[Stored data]
============
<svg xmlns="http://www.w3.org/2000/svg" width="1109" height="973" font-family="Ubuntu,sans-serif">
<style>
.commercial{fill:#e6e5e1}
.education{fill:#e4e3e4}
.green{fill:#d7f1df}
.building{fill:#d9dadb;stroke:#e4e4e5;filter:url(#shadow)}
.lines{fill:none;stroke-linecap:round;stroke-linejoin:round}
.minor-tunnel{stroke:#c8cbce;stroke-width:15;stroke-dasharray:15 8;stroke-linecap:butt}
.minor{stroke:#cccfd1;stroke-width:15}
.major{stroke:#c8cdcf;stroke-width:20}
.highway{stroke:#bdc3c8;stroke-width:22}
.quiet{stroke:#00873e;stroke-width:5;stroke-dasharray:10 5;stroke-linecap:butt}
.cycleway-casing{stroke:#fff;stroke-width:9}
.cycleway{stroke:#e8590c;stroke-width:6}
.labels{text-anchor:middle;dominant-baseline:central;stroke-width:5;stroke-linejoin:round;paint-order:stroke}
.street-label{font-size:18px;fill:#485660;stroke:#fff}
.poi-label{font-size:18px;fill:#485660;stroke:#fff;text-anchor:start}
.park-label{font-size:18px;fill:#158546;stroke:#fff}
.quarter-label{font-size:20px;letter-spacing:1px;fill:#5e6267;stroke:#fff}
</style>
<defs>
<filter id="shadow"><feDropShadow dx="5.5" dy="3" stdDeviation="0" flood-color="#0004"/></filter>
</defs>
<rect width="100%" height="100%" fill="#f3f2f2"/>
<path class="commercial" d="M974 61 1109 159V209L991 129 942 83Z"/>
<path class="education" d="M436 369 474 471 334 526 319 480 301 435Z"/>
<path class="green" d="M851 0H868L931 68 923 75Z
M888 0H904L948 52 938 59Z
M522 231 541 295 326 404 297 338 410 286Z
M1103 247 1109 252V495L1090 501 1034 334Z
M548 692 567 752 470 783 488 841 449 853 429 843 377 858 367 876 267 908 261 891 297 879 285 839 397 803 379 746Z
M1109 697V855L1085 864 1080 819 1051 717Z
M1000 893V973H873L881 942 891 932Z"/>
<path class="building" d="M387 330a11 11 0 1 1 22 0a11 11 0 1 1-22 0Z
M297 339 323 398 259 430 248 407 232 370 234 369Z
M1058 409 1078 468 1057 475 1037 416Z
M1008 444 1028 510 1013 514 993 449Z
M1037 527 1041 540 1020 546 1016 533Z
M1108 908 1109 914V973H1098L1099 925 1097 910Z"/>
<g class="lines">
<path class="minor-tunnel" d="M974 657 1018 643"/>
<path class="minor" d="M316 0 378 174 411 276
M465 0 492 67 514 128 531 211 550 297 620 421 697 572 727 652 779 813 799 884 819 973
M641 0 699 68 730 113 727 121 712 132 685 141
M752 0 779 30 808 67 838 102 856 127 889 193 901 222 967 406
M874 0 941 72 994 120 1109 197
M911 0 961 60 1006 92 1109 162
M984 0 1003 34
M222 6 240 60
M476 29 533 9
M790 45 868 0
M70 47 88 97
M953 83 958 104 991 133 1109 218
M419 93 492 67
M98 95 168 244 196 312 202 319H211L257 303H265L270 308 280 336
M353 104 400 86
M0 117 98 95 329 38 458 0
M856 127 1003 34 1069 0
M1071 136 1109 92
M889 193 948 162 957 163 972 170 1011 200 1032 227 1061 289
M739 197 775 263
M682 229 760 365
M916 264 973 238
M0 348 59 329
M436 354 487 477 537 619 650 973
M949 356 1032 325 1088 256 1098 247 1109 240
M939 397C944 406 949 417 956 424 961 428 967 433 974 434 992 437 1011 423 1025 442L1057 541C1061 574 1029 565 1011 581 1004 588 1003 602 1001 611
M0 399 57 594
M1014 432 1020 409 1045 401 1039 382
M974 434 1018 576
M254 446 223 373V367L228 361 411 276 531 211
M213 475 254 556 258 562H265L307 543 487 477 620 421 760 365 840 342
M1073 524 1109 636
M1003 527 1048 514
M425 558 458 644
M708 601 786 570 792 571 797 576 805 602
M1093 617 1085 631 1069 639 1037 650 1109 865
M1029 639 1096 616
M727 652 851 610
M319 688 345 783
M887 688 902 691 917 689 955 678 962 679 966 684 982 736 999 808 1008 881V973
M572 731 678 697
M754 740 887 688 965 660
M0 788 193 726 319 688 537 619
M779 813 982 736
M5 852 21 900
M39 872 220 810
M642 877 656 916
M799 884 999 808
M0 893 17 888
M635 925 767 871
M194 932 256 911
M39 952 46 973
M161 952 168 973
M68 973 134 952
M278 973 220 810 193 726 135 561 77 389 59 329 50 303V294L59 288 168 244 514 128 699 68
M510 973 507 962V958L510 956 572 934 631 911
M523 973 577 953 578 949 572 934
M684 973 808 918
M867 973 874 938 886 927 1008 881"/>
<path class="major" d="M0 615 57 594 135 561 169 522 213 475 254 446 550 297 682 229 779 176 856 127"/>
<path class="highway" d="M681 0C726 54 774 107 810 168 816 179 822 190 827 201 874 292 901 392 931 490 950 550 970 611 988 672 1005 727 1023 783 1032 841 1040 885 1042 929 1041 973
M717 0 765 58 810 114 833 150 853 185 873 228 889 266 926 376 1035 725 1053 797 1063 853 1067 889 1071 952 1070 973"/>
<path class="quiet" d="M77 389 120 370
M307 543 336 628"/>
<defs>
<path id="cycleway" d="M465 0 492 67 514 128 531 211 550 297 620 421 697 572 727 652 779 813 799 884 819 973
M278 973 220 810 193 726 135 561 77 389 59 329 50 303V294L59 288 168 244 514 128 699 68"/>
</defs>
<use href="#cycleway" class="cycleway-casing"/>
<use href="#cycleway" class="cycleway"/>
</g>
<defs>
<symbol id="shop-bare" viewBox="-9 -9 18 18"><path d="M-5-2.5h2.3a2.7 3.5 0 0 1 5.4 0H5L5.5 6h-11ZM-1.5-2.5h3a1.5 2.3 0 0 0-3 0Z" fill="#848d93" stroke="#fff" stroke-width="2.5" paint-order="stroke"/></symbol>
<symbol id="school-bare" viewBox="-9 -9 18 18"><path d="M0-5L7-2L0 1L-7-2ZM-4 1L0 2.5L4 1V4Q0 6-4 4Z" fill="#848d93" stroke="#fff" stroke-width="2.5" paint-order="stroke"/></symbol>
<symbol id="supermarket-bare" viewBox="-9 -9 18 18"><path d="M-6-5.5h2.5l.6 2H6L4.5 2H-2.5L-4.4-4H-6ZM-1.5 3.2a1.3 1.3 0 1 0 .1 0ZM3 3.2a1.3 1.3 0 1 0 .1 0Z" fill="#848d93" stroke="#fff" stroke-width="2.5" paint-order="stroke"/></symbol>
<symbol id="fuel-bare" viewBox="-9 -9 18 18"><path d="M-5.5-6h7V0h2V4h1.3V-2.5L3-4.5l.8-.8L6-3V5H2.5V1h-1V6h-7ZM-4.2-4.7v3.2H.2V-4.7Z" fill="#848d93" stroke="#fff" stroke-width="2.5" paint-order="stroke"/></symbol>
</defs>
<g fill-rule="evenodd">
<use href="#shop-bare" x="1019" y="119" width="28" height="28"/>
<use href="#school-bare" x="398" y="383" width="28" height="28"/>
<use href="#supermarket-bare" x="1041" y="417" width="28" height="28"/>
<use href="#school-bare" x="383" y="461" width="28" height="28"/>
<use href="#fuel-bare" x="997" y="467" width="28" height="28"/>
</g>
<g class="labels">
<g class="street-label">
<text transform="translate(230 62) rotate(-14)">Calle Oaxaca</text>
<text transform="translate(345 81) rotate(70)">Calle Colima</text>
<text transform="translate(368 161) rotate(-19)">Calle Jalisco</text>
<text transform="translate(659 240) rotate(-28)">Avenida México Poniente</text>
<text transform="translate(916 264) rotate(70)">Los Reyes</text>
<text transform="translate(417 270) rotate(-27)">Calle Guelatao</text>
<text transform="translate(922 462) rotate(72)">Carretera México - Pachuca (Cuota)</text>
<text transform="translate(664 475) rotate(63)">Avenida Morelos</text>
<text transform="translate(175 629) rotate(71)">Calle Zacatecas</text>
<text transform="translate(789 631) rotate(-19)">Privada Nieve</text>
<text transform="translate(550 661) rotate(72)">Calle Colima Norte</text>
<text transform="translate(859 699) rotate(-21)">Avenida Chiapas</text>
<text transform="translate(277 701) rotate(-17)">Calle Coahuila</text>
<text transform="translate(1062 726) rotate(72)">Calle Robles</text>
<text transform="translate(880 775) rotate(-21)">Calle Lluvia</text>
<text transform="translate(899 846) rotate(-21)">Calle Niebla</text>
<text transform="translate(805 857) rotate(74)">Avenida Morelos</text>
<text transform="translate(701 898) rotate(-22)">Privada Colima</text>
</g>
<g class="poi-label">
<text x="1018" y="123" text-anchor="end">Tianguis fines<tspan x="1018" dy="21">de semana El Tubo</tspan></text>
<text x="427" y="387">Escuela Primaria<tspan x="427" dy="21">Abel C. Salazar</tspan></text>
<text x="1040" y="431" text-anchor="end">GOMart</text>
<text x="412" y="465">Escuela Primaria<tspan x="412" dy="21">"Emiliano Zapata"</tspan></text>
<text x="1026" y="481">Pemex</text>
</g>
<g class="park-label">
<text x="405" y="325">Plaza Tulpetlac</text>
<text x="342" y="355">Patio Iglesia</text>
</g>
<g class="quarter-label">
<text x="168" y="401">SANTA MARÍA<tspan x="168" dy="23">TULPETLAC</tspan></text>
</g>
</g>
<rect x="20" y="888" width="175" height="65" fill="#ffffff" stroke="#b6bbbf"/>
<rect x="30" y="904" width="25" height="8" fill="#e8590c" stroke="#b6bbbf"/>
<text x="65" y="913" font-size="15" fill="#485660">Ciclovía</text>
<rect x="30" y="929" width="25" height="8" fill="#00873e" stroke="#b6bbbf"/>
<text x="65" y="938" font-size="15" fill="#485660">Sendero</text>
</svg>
============
■ **What to work on**
Read through the lines above and collect those that contain the string "filter".

■ **Response area**
.building{fill:#d9dadb;stroke:#e4e4e5;filter:url(#shadow)}
<filter id="shadow"><feDropShadow dx="5.5" dy="3" stdDeviation="0" flood-color="#0004"/></filter>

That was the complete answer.